Since last year, the bill has gone ‘out there' if you like and been reformed, senates introduced, PCT clusters announced and we are still waiting for key detail such as what the management allowance will be – though Lansley did tell conference this would be forthcoming later this month.
Mindful that delegates here are mostly commissioning enthusiasts, nevertheless the mood does seem to be about getting on with it.
Conversations over coffee have highlighted a few of the issues on CCGs' minds.

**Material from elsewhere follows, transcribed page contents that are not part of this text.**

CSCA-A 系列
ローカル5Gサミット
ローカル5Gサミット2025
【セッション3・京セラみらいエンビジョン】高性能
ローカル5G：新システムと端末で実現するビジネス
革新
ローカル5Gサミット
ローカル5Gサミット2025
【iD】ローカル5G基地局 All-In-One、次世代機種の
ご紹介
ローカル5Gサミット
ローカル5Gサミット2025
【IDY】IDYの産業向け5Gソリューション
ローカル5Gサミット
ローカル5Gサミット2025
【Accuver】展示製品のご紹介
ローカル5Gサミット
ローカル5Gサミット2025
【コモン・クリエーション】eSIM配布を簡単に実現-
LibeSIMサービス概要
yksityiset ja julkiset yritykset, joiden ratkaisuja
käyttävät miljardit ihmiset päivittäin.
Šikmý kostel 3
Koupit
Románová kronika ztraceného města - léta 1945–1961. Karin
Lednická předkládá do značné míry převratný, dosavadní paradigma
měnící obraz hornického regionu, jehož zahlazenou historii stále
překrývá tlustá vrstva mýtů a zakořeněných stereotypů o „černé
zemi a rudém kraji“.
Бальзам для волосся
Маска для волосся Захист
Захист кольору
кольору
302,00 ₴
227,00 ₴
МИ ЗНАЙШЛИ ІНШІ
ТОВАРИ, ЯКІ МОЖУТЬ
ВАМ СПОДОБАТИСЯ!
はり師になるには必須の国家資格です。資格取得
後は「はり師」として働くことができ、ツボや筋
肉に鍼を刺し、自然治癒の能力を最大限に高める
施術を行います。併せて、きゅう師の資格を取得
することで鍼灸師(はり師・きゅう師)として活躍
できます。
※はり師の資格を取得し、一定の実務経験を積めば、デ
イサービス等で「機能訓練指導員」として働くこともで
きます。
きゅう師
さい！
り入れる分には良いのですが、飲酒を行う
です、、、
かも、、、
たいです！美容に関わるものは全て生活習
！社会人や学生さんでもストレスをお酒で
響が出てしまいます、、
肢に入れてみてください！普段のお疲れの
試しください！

The first is, as Dr Stephen Richards, of Oxfordshire articulated in his presentation yesterday: ‘Are we just a PCT upside down?'
Another CCG exec member said to me: ‘We go to meetings and the GPs are saying to us ‘"you, the CCG" where before they said "the PCT".'
Another – not unthinkable possibility – is that we could end up with fewer CCGs than PCTs. This is how another coffee conversation with someone working for a PCT cluster went.
‘I phoned a colleague the other day and said "oh you've got 12 CCGs in your cluster haven't you, oh no I forgot it's gone down to 8".' The response from her colleague " we've gone down to four since we last spoke."
Finally, the appetite for CCGs having more ‘control and power' over primary care commissioning seems to definitely be there.
‘Of course when you redesign a service, primary care is in the pathway. We have to be on it.' One GP said to me.
As you can probably tell, I've drunk a lot of coffee at this conference.